The company hired to remove four New Orleans monuments related to the Confederacy has backed out of that project, after the owner and his wife received death threats and threatening calls, according to a recently filed court document.
An attorney for the company, Baton Rouge-based H&O Investments, said in a letter to city officials on Tuesday that after H&O made preparations to remove the controversial monuments, its offices received multiple telephone complaints, “including death threats personally directed to [company owner] David Mahler, and his staff, in addition to threatening calls received by his wife at their residence.”
Outrage expressed on social media has only added to the tumult, as have area businesses that have apparently threatened to cancel their existing contracts with H&O should it proceed with removing the monuments, attorney Roy Maughan, Jr. wrote.
“Unfortunately, due to these circumstances, H&O is unable to perform the tasks originally assigned in association with the removal of any monuments for the City of New Orleans,” Maughan wrote. “Please feel free to assign this project to another contractor at your earliest opportunity.”
City officials did not immediately identify a new firm for the project Thursday.
The city on Wednesday added the letter to a growing list of documents a U.S. District Court judge will consider, as that judge decides whether to temporarily prohibit the removal of the monuments until a legal showdown plays out. Four groups — the Monumental Task Committee, Louisiana Landmarks Society, Foundation for Historical Louisiana and Beauregard Camp No. 130. — filed suit in federal court in December, just hours after the City Council backed Mayor Mitch Landrieu’s plan to remove the statues. The two sides presented arguments to District Judge Carl Barbier Thursday. Barbier said he would rule on the matter at a later time.

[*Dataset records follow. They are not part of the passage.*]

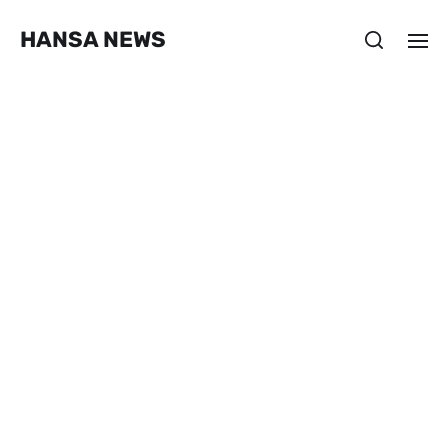
HANSA NEWS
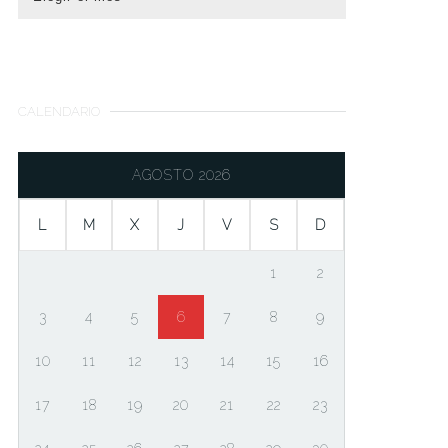
CALENDARIO
AGOSTO 2026
L
M
X
J
V
S
D
1
2
3
4
5
6
7
8
9
10
11
12
13
14
15
16
17
18
19
20
21
22
23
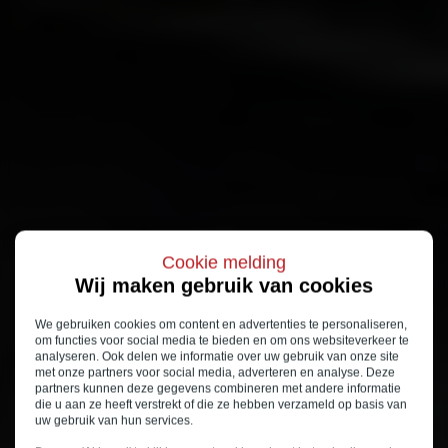
Cookie melding
Wij maken gebruik van cookies
We gebruiken cookies om content en advertenties te personaliseren,
om functies voor social media te bieden en om ons websiteverkeer te
analyseren. Ook delen we informatie over uw gebruik van onze site
met onze partners voor social media, adverteren en analyse. Deze
partners kunnen deze gegevens combineren met andere informatie
die u aan ze heeft verstrekt of die ze hebben verzameld op basis van
uw gebruik van hun services.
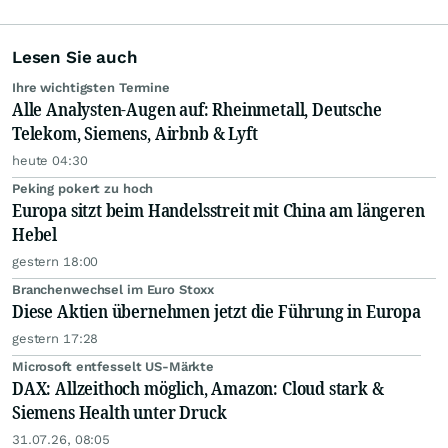
Lesen Sie auch
Ihre wichtigsten Termine
Alle Analysten-Augen auf: Rheinmetall, Deutsche
Telekom, Siemens, Airbnb & Lyft
heute 04:30
Peking pokert zu hoch
Europa sitzt beim Handelsstreit mit China am längeren
Hebel
gestern 18:00
Branchenwechsel im Euro Stoxx
Diese Aktien übernehmen jetzt die Führung in Europa
gestern 17:28
Microsoft entfesselt US-Märkte
DAX: Allzeithoch möglich, Amazon: Cloud stark &
Siemens Health unter Druck
31.07.26, 08:05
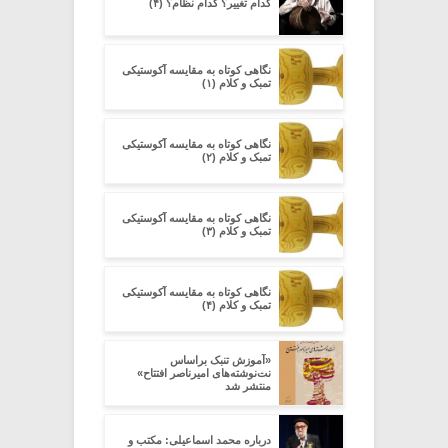
کدام تغییر؟ کدام نظام؟ (۴)
نگاهی کوتاه به مقایسه آکوستیکی
تمبک و کلام (۱)
نگاهی کوتاه به مقایسه آکوستیکی
تمبک و کلام (۲)
نگاهی کوتاه به مقایسه آکوستیکی
تمبک و کلام (۳)
نگاهی کوتاه به مقایسه آکوستیکی
تمبک و کلام (۴)
«آموزش تنبک براساس
نت‌نوشته‌های امیرناصر افتتاح»
منتشر شد
درباره محمد اسماعیلی: مکتب و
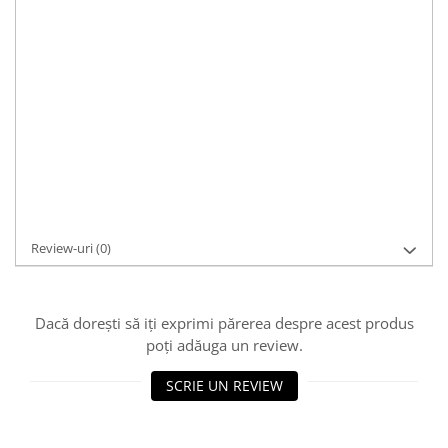
Material:
argint
Pietre:
fara piatra
Culoare:
argintiu
Caracteristici:
casual, modern
Dimensiuni:
59.5 x 0.3cm; gramaj: 11g
Cod Produs:
LB149
Asistenta si suport:
0721 33 55 77
Adaugă la Wishlist
Cere informații
Review-uri
(0)
Dacă dorești să iți exprimi părerea despre acest produs
poți adăuga un review.
SCRIE UN REVIEW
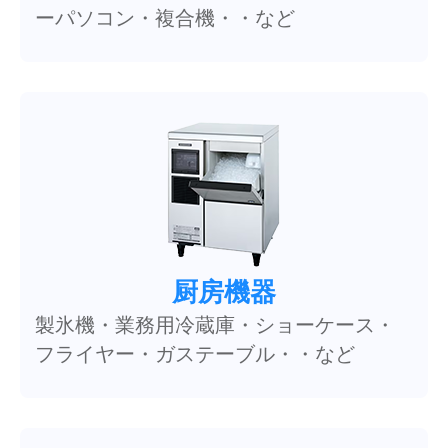
ーパソコン・複合機・・など
厨房機器
製氷機・業務用冷蔵庫・ショーケース・
フライヤー・ガステーブル・・など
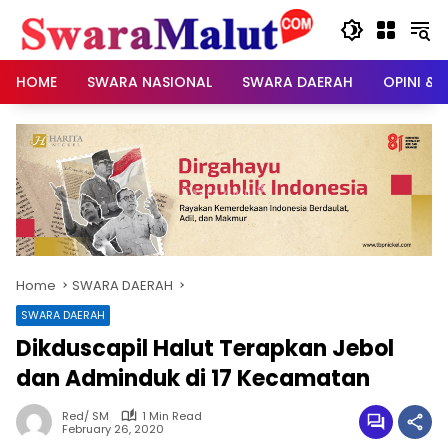
Skip
to
content
HOME
SWARA NASIONAL
SWARA DAERAH
OPINI & 
Home
SWARA DAERAH
SWARA DAERAH
Dikduscapil Halut Terapkan Jebol
dan Adminduk di 17 Kecamatan
Red/ SM
1 Min Read
February 26, 2020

The monuments include statues of Gen. Robert E. Lee in Lee Circle, Confederate President Jefferson Davis on Jefferson Davis Parkway and Gen. P.G.T. Beauregard at the entrance to City Park, as well as a monument on Iberville Street near the river honoring the so-called Battle of Liberty Place, an 1874 rebellion against the state’s biracial Reconstruction-era government by a group of former Confederates seeking to restore white “home rule.”

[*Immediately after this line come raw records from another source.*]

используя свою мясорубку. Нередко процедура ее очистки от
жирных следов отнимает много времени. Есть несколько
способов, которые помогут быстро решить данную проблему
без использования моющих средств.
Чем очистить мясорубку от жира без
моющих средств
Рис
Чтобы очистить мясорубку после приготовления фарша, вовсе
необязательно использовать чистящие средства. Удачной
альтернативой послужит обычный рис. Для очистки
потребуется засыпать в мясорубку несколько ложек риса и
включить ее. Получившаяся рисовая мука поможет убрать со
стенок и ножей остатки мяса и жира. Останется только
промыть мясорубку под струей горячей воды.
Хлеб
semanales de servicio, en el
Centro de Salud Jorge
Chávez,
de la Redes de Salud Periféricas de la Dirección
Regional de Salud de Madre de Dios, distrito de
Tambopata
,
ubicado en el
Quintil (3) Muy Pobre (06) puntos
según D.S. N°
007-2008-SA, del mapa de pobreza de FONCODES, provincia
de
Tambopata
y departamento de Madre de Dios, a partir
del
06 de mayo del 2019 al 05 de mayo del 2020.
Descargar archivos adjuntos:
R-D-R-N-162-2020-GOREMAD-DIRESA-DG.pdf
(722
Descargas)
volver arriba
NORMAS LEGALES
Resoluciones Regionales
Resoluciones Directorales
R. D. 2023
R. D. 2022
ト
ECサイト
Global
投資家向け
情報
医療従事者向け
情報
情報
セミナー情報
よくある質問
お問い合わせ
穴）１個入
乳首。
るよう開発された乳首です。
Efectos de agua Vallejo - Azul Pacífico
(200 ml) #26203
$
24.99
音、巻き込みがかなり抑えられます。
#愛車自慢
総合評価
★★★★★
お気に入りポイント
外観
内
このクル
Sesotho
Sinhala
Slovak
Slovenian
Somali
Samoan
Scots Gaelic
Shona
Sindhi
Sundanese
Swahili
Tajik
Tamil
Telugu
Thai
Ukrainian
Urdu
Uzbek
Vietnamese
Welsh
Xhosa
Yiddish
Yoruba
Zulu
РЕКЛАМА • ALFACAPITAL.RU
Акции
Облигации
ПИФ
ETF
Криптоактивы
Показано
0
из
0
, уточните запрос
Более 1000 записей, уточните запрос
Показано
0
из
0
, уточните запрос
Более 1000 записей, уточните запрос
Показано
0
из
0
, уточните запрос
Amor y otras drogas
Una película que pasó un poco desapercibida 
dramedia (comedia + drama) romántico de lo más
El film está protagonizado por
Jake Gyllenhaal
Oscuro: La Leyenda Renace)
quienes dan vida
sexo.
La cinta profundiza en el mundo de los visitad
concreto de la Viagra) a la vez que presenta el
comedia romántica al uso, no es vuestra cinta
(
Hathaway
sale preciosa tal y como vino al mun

The council’s 6-1 vote came after months of emotional debate, which was initiated by Landrieu after a white supremacist shot nine people in a South Carolina church in June.
The Landrieu administration confirmed this week that it had chosen H&O, one of the contractors in a pool of firms pre-approved for small and emergency city projects, after H&O crews were spotted taking measurements of the Jefferson Davis monument.

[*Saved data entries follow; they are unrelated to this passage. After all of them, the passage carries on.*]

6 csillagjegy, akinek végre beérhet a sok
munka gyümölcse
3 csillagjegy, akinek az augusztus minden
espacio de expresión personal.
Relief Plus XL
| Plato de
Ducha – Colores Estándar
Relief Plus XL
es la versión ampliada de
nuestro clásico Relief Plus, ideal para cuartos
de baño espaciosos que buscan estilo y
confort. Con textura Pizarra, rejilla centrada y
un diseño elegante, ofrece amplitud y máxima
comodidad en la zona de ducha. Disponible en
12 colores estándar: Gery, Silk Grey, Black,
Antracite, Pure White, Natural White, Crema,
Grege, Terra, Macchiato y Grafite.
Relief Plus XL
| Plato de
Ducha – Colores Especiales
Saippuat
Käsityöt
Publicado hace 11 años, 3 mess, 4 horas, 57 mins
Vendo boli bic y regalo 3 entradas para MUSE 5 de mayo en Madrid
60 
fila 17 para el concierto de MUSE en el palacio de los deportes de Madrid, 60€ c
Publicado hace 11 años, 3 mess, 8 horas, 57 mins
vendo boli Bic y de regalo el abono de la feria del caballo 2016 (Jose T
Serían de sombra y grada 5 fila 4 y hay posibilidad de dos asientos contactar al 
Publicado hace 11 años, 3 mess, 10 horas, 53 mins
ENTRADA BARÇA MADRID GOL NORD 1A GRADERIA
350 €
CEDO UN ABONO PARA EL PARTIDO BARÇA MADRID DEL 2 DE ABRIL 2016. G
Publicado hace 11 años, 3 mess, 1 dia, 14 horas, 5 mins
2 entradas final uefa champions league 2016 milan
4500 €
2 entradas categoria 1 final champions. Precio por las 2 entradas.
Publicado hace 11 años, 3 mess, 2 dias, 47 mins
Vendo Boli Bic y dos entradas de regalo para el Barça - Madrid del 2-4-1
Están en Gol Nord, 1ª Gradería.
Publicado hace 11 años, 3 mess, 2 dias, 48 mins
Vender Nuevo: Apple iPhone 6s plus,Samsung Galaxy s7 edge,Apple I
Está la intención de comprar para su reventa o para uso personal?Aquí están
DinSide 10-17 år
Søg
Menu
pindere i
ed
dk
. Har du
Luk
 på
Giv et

The city can’t actually remove the monuments until Barbier rules on the request for a temporary injunction. The measurements appear to have been mere preparations.
Maughan, H&O’s attorney, said Thursday that no other job his client has done for the city has sparked such a reaction.
“This is just another job that they were tasked with,” he said. “When they went out to survey it, they didn’t have any idea that it was such an intense matter of public interest.”